» **DATA SHOWN**:
▬▬▬▬▬▬

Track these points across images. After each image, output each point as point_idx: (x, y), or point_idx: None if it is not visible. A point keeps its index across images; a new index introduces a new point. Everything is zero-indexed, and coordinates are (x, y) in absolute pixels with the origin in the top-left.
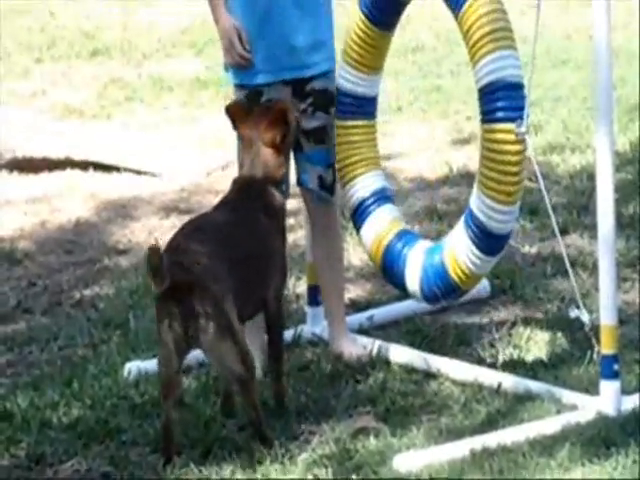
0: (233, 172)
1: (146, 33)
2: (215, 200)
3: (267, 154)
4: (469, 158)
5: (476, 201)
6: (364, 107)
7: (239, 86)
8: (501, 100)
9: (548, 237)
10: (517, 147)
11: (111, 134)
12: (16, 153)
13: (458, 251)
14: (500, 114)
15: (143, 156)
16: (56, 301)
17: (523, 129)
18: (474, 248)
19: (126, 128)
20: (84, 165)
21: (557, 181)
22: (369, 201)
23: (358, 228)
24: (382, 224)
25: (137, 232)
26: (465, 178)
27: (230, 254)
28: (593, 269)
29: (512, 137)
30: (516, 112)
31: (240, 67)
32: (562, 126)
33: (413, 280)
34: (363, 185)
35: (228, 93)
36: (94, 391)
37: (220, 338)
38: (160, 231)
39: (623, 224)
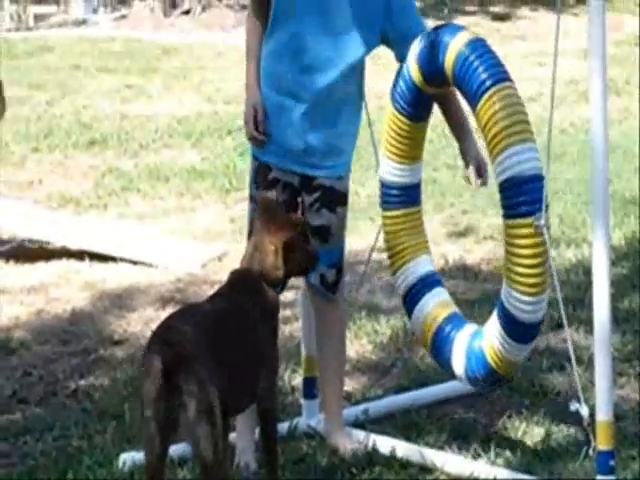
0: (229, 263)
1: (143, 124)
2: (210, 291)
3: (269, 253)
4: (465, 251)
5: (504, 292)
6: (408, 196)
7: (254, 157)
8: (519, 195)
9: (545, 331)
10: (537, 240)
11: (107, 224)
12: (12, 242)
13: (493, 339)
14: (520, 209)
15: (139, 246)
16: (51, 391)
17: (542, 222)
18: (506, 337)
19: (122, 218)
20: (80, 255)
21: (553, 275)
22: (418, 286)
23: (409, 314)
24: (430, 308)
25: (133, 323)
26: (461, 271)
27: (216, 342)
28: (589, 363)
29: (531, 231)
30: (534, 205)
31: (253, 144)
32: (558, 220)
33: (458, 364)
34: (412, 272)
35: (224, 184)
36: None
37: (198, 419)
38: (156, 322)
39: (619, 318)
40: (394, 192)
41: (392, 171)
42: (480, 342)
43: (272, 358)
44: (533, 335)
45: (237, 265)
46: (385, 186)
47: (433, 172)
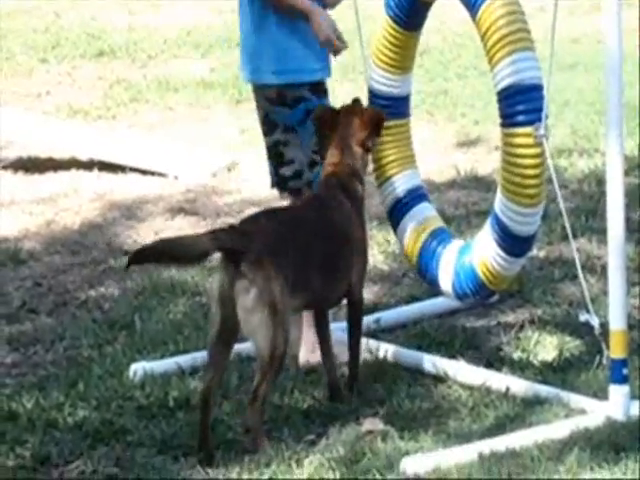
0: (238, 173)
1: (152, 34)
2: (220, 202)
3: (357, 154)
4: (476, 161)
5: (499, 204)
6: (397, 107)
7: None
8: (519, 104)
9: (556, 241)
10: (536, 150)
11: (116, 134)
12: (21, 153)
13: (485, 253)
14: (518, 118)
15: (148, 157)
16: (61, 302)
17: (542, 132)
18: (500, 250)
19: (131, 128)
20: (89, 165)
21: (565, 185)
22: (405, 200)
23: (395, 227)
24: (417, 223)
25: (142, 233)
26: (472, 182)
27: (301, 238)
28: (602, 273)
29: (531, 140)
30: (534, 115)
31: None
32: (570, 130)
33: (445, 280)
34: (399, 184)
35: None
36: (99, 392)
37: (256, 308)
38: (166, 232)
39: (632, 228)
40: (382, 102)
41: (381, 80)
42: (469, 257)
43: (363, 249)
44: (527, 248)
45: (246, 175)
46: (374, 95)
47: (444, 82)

▬▬▬▬▬▬

» **TO DO**: Return each record above as it stands. Pictures stay out.

» **WRITTEN RESPONSE**:
Track these points across images. After each image, output each point as point_idx: (x, y), or point_idx: None if it is not visible. A point keeps its index across images; a new index introduces a new point. Everything is zero-indexed, and coordinates are (x, y) in absolute pixels with the origin in the top-left.
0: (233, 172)
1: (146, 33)
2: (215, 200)
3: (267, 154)
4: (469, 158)
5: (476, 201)
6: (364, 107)
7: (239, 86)
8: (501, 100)
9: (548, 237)
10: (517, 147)
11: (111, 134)
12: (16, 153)
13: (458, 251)
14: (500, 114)
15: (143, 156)
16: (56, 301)
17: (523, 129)
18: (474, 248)
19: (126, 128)
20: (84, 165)
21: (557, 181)
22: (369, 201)
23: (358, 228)
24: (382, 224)
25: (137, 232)
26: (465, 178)
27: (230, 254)
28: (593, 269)
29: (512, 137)
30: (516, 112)
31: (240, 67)
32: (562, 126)
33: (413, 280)
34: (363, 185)
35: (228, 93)
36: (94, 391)
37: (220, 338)
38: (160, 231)
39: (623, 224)
0: (229, 263)
1: (143, 124)
2: (210, 291)
3: (269, 253)
4: (465, 251)
5: (504, 292)
6: (408, 196)
7: (254, 157)
8: (519, 195)
9: (545, 331)
10: (537, 240)
11: (107, 224)
12: (12, 242)
13: (493, 339)
14: (520, 209)
15: (139, 246)
16: (51, 391)
17: (542, 222)
18: (506, 337)
19: (122, 218)
20: (80, 255)
21: (553, 275)
22: (418, 286)
23: (409, 314)
24: (430, 308)
25: (133, 323)
26: (461, 271)
27: (216, 342)
28: (589, 363)
29: (531, 231)
30: (534, 205)
31: (253, 144)
32: (558, 220)
33: (458, 364)
34: (412, 272)
35: (224, 184)
36: None
37: (198, 419)
38: (156, 322)
39: (619, 318)
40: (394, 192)
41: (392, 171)
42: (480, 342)
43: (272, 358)
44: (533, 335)
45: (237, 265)
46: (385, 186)
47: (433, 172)
0: (238, 173)
1: (152, 34)
2: (220, 202)
3: (357, 154)
4: (476, 161)
5: (499, 204)
6: (397, 107)
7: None
8: (519, 104)
9: (556, 241)
10: (536, 150)
11: (116, 134)
12: (21, 153)
13: (485, 253)
14: (518, 118)
15: (148, 157)
16: (61, 302)
17: (542, 132)
18: (500, 250)
19: (131, 128)
20: (89, 165)
21: (565, 185)
22: (405, 200)
23: (395, 227)
24: (417, 223)
25: (142, 233)
26: (472, 182)
27: (301, 238)
28: (602, 273)
29: (531, 140)
30: (534, 115)
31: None
32: (570, 130)
33: (445, 280)
34: (399, 184)
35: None
36: (99, 392)
37: (256, 308)
38: (166, 232)
39: (632, 228)
40: (382, 102)
41: (381, 80)
42: (469, 257)
43: (363, 249)
44: (527, 248)
45: (246, 175)
46: (374, 95)
47: (444, 82)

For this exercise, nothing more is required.